A verbatim copy of the data is wanted, minus any picture in it.
___ Provided data ___
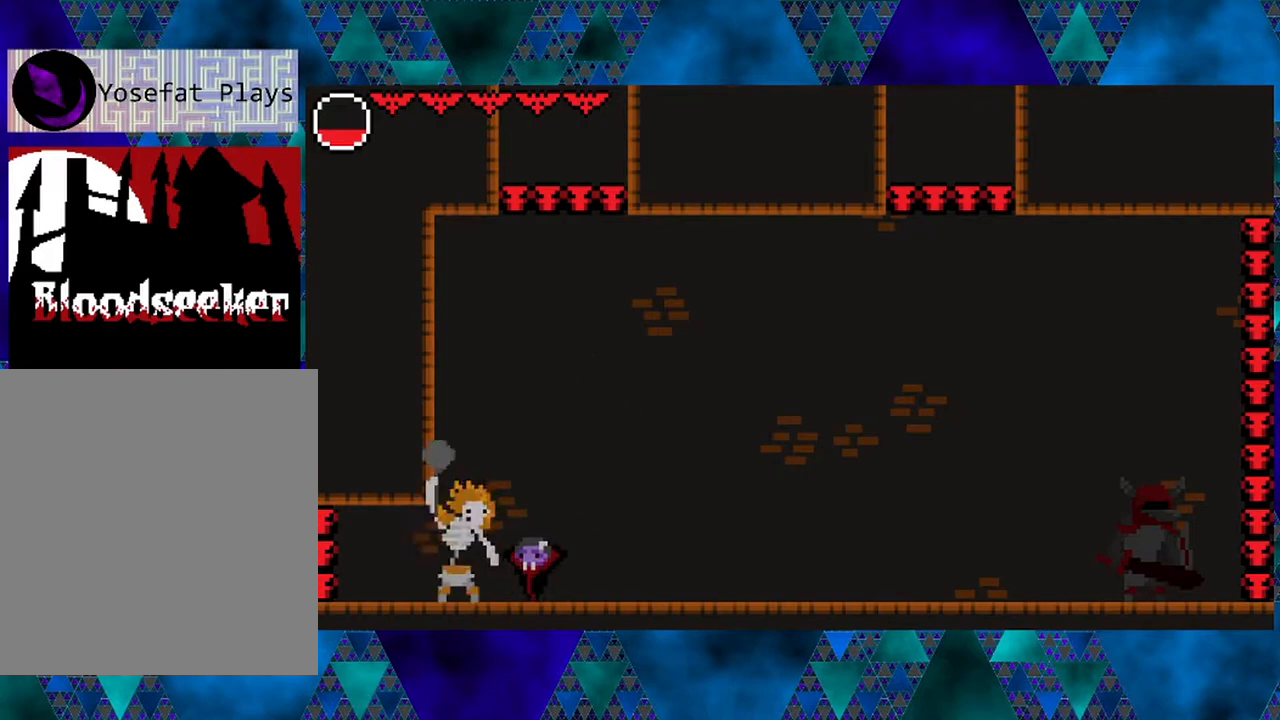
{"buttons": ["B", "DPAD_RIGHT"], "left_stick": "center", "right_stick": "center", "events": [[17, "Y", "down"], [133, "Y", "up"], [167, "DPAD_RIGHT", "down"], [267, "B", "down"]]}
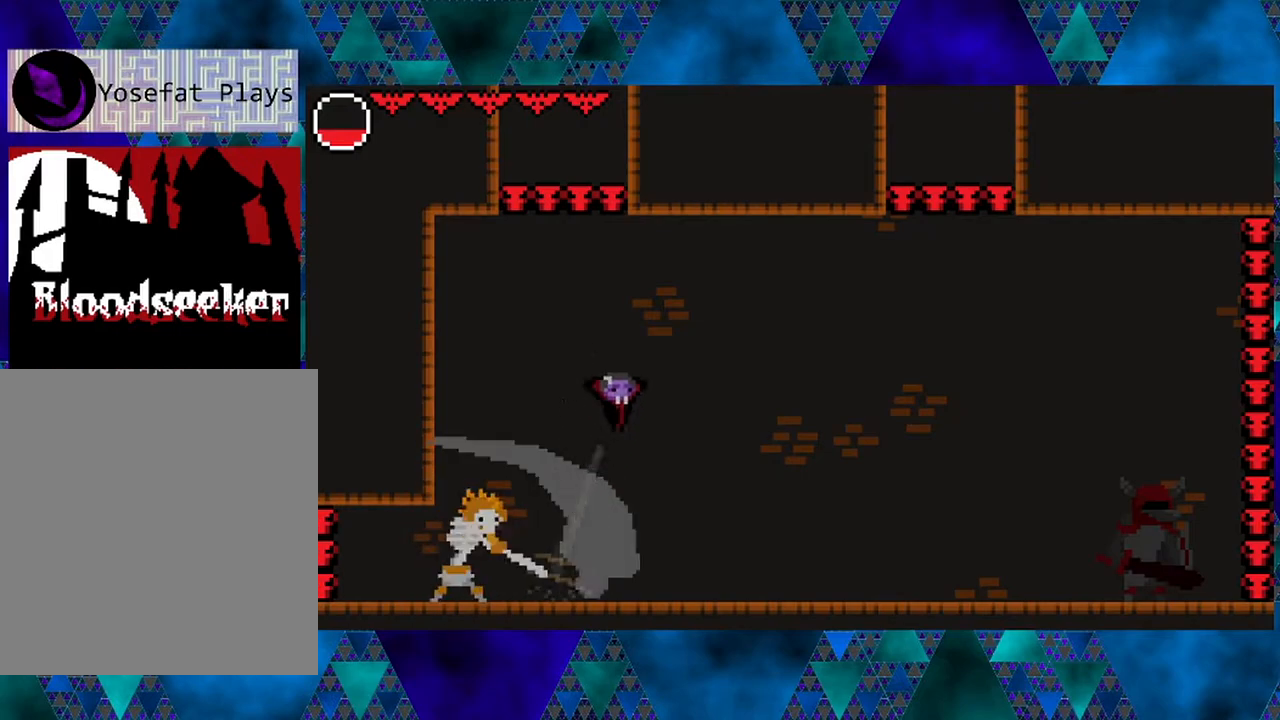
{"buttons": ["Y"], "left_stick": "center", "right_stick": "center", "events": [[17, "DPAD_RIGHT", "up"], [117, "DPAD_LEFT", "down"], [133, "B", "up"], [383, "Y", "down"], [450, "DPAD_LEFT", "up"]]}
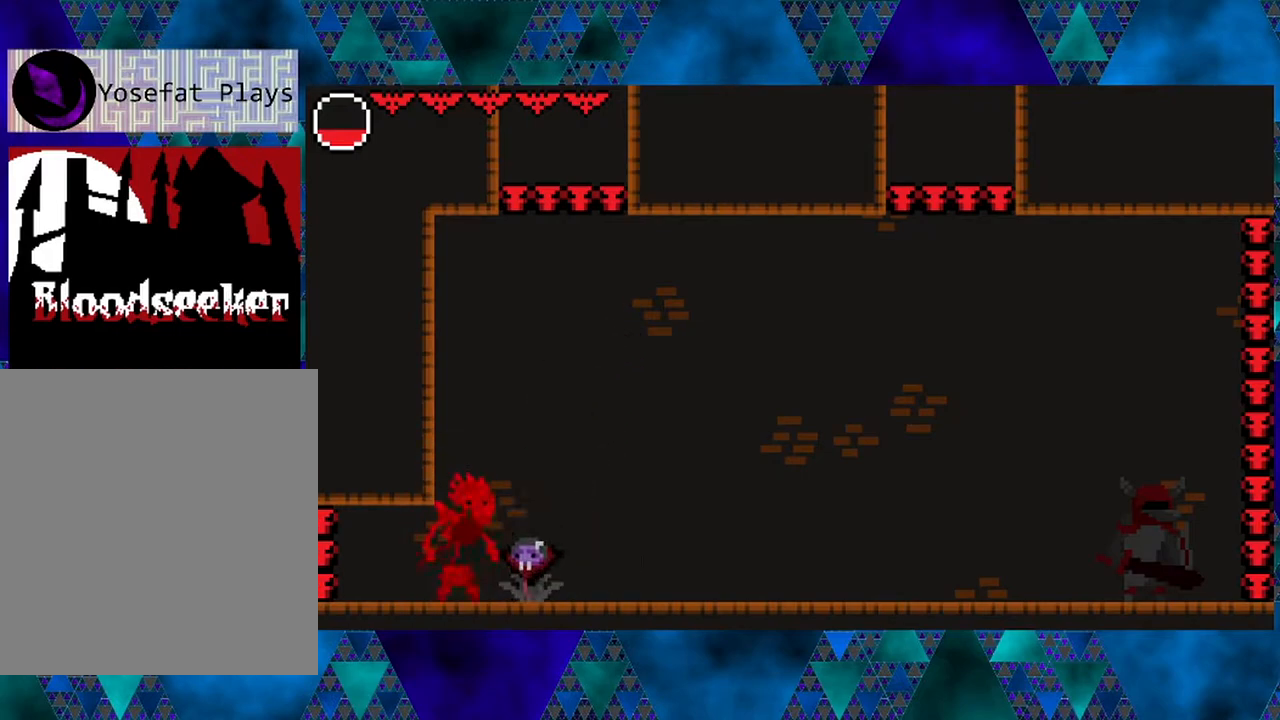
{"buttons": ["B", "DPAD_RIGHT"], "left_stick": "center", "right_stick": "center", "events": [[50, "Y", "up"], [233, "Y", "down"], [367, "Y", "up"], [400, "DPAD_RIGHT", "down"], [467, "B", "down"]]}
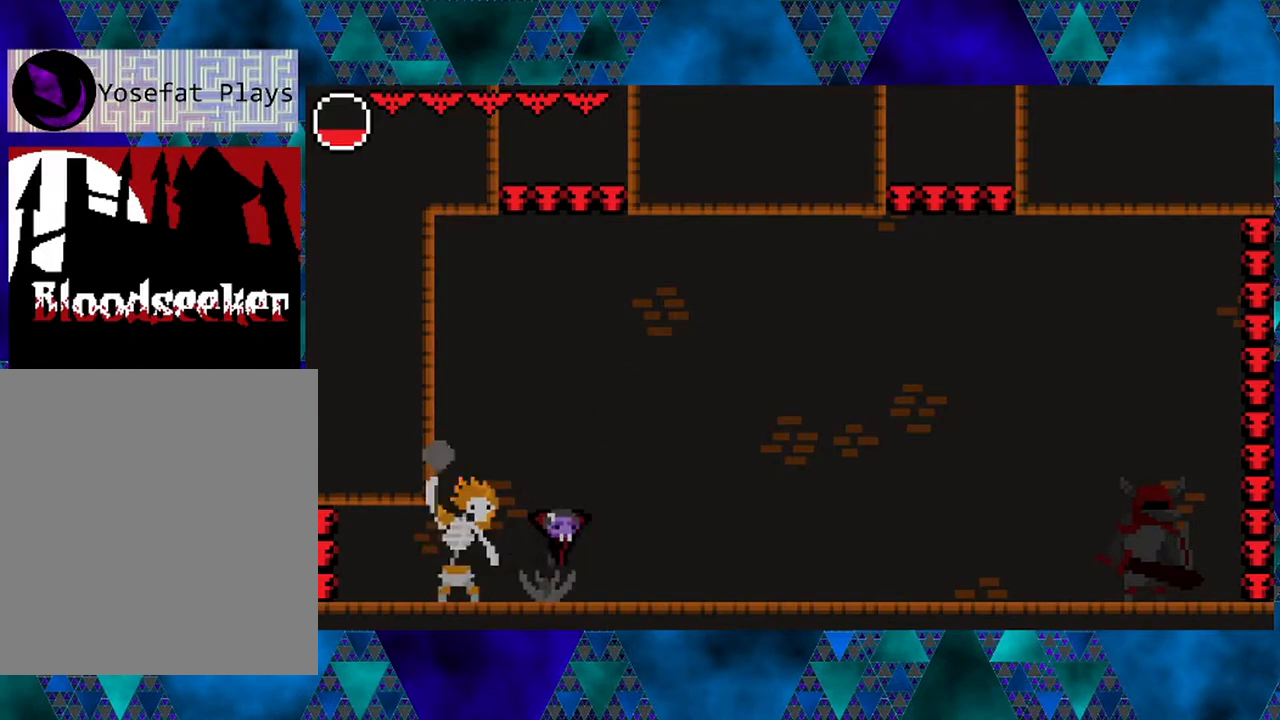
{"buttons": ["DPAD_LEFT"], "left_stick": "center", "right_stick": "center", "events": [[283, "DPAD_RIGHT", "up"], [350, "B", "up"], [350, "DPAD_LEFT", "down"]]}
___
Exercise result ▸
{"buttons": ["B", "DPAD_RIGHT"], "left_stick": "center", "right_stick": "center", "events": [[17, "Y", "down"], [133, "Y", "up"], [167, "DPAD_RIGHT", "down"], [267, "B", "down"]]}
{"buttons": ["Y"], "left_stick": "center", "right_stick": "center", "events": [[17, "DPAD_RIGHT", "up"], [117, "DPAD_LEFT", "down"], [133, "B", "up"], [383, "Y", "down"], [450, "DPAD_LEFT", "up"]]}
{"buttons": ["B", "DPAD_RIGHT"], "left_stick": "center", "right_stick": "center", "events": [[50, "Y", "up"], [233, "Y", "down"], [367, "Y", "up"], [400, "DPAD_RIGHT", "down"], [467, "B", "down"]]}
{"buttons": ["DPAD_LEFT"], "left_stick": "center", "right_stick": "center", "events": [[283, "DPAD_RIGHT", "up"], [350, "B", "up"], [350, "DPAD_LEFT", "down"]]}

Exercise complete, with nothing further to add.